Over the past ten to fifteen years there has emerged an
increasing concern with mobility in the social sciences and
humanities. In Mobility, Space and Culture, Peter Merriman provides
an important and timely contribution to the mobilities turn in the
social sciences, encouraging academics to rethink the relationship
between movement, embodied practices, space and place.
The book takes an interdisciplinary approach, drawing upon
theoretical and empirical work from across the social sciences and
humanities to provide a critical evaluation of the relationship
between 'mobility' and 'place'/'site', reformulating places as in
process, open, and dynamic spatial formations. Merriman draws upon
post-structuralist writings on space, practice and society to
demonstrate how movement is not simply practised or experienced in
relation to space and time, but gives rise to rhythms, forces,
atmospheres, affects and materialities which are often more crucial
to embodied apprehensions of events than sensibilities of
spatiality and temporality.

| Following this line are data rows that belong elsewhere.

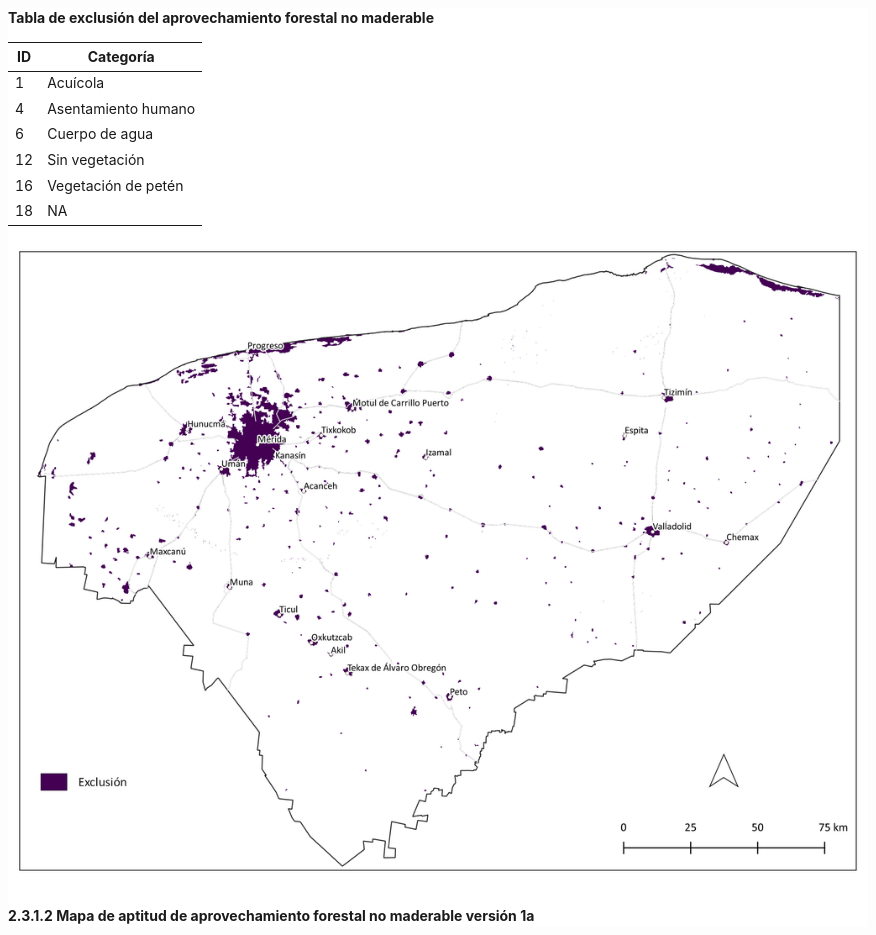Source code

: **Tabla de exclusión del aprovechamiento forestal no maderable**

ID | Categoría
-- | --
1 | Acuícola
4 | Asentamiento humano
6 | Cuerpo de agua
12 | Sin vegetación
16 | Vegetación de petén
18 | NA

![](./recursos/forestal/mapa_exclusion_for_nomad_1a.png)

<div style="page-break-after: always;"></div>

#### 2.3.1.2 Mapa de aptitud de aprovechamiento forestal no maderable versión 1a
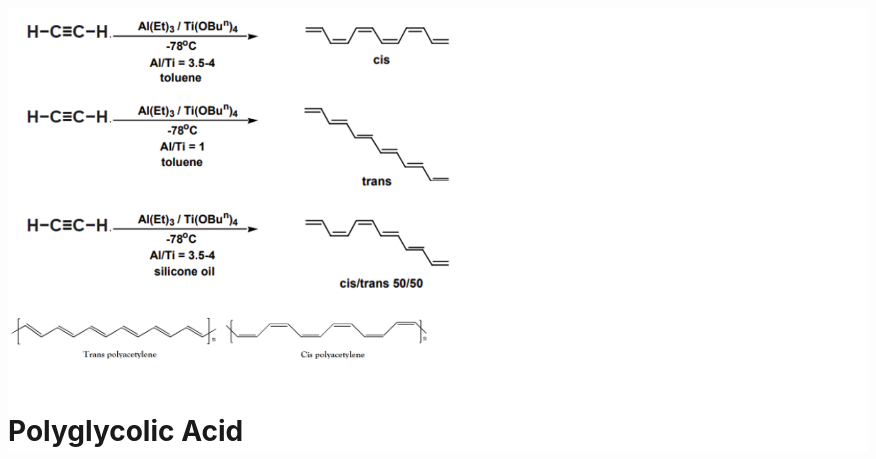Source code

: <img src='../../_resources/3f87d843a9e5ad4fb657cbfa797be857.png' width=450>
<img src='../../_resources/cb2c4b389d929feab57368fe6d3b0b61.png' width=450>
</center>


# Polyglycolic Acid
<center>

He draws upon detailed empirical
research on experiences of, and social reactions to, driving in
late Victorian and Edwardian Britain to trace how the motor-car
became associated with sensations of movement-space and enmeshed
with debates about embodiment, health, visuality, gender and
politics.
The book will be essential reading for undergraduates and
postgraduates studying mobility in sociology, geography, cultural
studies, politics, transport studies, and history.